Saved entries
---

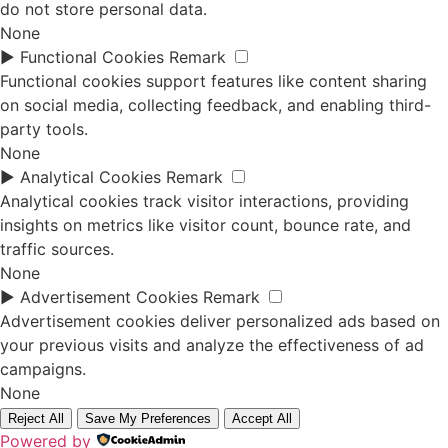
do not store personal data.
None
►
Functional Cookies
Remark
Functional cookies support features like content sharing
on social media, collecting feedback, and enabling third-
party tools.
None
►
Analytical Cookies
Remark
Analytical cookies track visitor interactions, providing
insights on metrics like visitor count, bounce rate, and
traffic sources.
None
►
Advertisement Cookies
Remark
Advertisement cookies deliver personalized ads based on
your previous visits and analyze the effectiveness of ad
campaigns.
None
Reject All
Save My Preferences
Accept All
Powered by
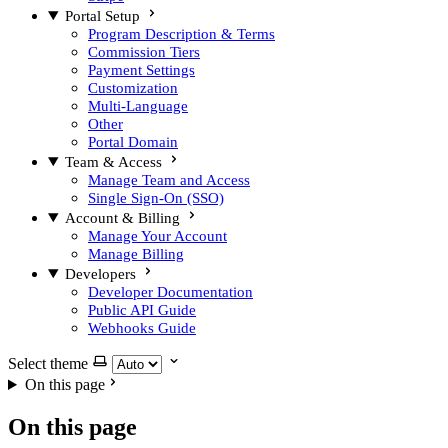
Portal Setup
Program Description & Terms
Commission Tiers
Payment Settings
Customization
Multi-Language
Other
Portal Domain
Team & Access
Manage Team and Access
Single Sign-On (SSO)
Account & Billing
Manage Your Account
Manage Billing
Developers
Developer Documentation
Public API Guide
Webhooks Guide
Select theme
On this page
On this page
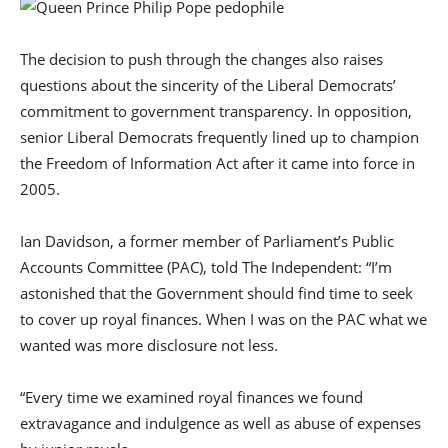
The decision to push through the changes also raises
questions about the sincerity of the Liberal Democrats’
commitment to government transparency. In opposition,
senior Liberal Democrats frequently lined up to champion
the Freedom of Information Act after it came into force in
2005.
Ian Davidson, a former member of Parliament’s Public
Accounts Committee (PAC), told The Independent: “I’m
astonished that the Government should find time to seek
to cover up royal finances. When I was on the PAC what we
wanted was more disclosure not less.
“Every time we examined royal finances we found
extravagance and indulgence as well as abuse of expenses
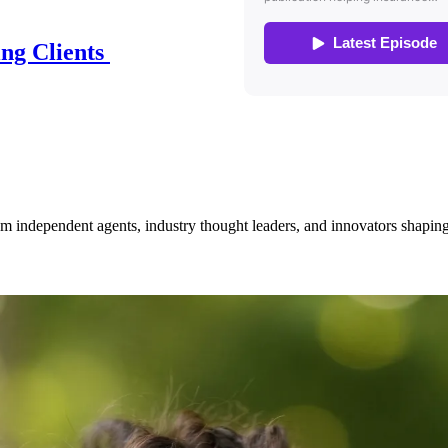
ing Clients
om independent agents, industry thought leaders, and innovators shaping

---

Your answer must be every record above, word for word, with no pictures.

do not store personal data.
None
►
Functional Cookies
Remark
Functional cookies support features like content sharing
on social media, collecting feedback, and enabling third-
party tools.
None
►
Analytical Cookies
Remark
Analytical cookies track visitor interactions, providing
insights on metrics like visitor count, bounce rate, and
traffic sources.
None
►
Advertisement Cookies
Remark
Advertisement cookies deliver personalized ads based on
your previous visits and analyze the effectiveness of ad
campaigns.
None
Reject All
Save My Preferences
Accept All
Powered by
Portal Setup
Program Description & Terms
Commission Tiers
Payment Settings
Customization
Multi-Language
Other
Portal Domain
Team & Access
Manage Team and Access
Single Sign-On (SSO)
Account & Billing
Manage Your Account
Manage Billing
Developers
Developer Documentation
Public API Guide
Webhooks Guide
Select theme
On this page
On this page
The decision to push through the changes also raises
questions about the sincerity of the Liberal Democrats’
commitment to government transparency. In opposition,
senior Liberal Democrats frequently lined up to champion
the Freedom of Information Act after it came into force in
2005.
Ian Davidson, a former member of Parliament’s Public
Accounts Committee (PAC), told The Independent: “I’m
astonished that the Government should find time to seek
to cover up royal finances. When I was on the PAC what we
wanted was more disclosure not less.
“Every time we examined royal finances we found
extravagance and indulgence as well as abuse of expenses
ing Clients
om independent agents, industry thought leaders, and innovators shaping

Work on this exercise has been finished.